Блондинка за секретарским столом была женственной и элегантной.

Она подняла глаза и подарила мне ослепительную улыбку, которая, согласно секретарской шкале, означала следующее: я не знаю этого типа, но нужно соблюдать некоторую осторожность, чем черт не шутит, вдруг он окажется важной персоной.

– Я вас слушаю, – сказала она.

– Мое имя – Рик Холман, – представился я.

– Чем могу быть вам полезна, мистер Холман?

– У меня назначена встреча с мистером Монтегю – Акселем Монтегю.

Ее глаза расширились от мгновенного удивления, потом я почти услышал щелчок, когда она переключилась на другое отношение ко мне.

– Конечно, мистер Холман. Секунду, пожалуйста! Она наклонилась вперед, чтобы взять телефонную трубку, и ее полные груди ясно обозначились под тонкой шелковой блузкой.

– Мисс Пил? – спросила она в трубку. – Пришел мистер Холман.
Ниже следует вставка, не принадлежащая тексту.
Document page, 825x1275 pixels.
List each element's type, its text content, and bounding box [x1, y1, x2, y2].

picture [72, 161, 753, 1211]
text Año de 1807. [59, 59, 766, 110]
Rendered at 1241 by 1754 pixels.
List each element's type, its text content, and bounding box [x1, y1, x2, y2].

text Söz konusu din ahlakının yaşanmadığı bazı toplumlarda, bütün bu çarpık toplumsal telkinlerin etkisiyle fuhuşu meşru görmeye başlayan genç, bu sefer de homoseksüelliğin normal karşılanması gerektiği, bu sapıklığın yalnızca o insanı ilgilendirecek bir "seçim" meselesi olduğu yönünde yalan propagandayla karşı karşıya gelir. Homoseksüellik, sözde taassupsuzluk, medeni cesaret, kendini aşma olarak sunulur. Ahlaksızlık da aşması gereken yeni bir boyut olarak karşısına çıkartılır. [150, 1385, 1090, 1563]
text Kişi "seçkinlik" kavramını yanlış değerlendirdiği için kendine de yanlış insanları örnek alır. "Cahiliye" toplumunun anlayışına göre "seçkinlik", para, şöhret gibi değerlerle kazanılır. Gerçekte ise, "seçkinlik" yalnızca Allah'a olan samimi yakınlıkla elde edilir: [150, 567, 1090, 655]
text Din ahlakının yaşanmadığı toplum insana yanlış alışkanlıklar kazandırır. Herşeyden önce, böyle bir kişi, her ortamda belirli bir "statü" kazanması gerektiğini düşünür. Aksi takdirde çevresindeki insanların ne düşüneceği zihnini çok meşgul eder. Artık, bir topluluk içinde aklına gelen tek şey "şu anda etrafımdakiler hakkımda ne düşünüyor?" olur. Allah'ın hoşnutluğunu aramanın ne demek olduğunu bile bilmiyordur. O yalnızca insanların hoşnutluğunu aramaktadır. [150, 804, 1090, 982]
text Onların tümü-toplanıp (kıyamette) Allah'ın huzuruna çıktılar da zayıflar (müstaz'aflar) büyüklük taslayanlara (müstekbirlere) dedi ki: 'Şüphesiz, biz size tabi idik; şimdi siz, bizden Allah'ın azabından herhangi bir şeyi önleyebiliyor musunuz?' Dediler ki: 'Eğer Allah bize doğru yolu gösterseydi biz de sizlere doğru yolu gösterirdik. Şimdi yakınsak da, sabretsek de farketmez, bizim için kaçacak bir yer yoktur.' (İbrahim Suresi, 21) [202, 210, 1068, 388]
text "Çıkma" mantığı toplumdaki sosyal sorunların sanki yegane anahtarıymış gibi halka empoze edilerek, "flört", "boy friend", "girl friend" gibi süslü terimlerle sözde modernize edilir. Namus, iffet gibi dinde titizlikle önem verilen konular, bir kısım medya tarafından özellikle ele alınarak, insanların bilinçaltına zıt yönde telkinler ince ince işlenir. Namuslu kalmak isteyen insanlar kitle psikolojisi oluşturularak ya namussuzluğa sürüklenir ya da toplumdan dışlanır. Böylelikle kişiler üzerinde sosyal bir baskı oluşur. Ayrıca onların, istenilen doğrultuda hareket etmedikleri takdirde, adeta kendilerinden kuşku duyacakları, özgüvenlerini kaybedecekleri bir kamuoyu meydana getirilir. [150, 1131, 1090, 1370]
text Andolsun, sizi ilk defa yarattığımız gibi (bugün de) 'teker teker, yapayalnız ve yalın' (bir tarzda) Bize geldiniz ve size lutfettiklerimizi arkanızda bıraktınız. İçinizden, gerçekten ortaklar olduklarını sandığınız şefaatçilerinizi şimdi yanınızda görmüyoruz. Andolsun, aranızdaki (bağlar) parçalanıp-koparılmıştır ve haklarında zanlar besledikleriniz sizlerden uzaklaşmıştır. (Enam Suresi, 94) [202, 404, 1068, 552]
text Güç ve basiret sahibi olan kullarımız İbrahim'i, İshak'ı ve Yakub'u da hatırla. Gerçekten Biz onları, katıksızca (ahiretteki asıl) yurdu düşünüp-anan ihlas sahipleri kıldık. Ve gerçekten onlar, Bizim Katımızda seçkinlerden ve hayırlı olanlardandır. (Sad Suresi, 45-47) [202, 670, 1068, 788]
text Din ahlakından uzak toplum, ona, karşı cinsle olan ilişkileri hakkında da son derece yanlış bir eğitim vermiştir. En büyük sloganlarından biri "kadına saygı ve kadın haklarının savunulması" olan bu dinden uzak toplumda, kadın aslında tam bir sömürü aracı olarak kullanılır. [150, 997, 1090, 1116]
Я пробыл в Голливуде достаточно долго и хорошо представлял себе мир кино, но впервые должен был встретиться с человеком, стоящим на такой недосягаемой высоте.

Откуда-то появилась девица и пригласила меня с собой. Поднявшись с ней на третий этаж, я поступил в распоряжение привлекательной блондинки, занимающей пост у лифта. Когда я вошел в кабину, она нажала кнопку и мягко улыбнулась мне на прощанье.

На пятом этаже приятная, но равнодушная девушка с прямыми каштановыми волосами провела меня через приемную, где работали полдюжины стенографисток, в кабинет личного секретаря мистера Монтегю.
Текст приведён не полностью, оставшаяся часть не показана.